> What to produce
Locate the line that contains "Mod 3D Printed". Copy it and every following line through the end of the records, exactly, and include nothing else.

BEGIN Records

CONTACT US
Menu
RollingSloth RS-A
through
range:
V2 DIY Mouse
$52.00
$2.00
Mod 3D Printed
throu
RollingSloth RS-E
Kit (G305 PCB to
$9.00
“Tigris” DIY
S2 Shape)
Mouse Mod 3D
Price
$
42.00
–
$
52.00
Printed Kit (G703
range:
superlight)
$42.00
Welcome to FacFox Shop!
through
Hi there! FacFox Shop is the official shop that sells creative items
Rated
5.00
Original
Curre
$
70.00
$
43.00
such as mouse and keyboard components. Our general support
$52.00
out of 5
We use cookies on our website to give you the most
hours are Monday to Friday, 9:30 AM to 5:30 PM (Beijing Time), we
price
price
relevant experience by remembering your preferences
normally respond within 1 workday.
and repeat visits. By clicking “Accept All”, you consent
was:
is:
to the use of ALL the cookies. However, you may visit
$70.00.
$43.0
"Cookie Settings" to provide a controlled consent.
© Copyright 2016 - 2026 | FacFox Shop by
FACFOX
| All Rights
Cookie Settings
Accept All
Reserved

END Records

> Exercise answer
Mod 3D Printed
throu
RollingSloth RS-E
Kit (G305 PCB to
$9.00
“Tigris” DIY
S2 Shape)
Mouse Mod 3D
Price
$
42.00
–
$
52.00
Printed Kit (G703
range:
superlight)
$42.00
Welcome to FacFox Shop!
through
Hi there! FacFox Shop is the official shop that sells creative items
Rated
5.00
Original
Curre
$
70.00
$
43.00
such as mouse and keyboard components. Our general support
$52.00
out of 5
We use cookies on our website to give you the most
hours are Monday to Friday, 9:30 AM to 5:30 PM (Beijing Time), we
price
price
relevant experience by remembering your preferences
normally respond within 1 workday.
and repeat visits. By clicking “Accept All”, you consent
was:
is:
to the use of ALL the cookies. However, you may visit
$70.00.
$43.0
"Cookie Settings" to provide a controlled consent.
© Copyright 2016 - 2026 | FacFox Shop by
FACFOX
| All Rights
Cookie Settings
Accept All
Reserved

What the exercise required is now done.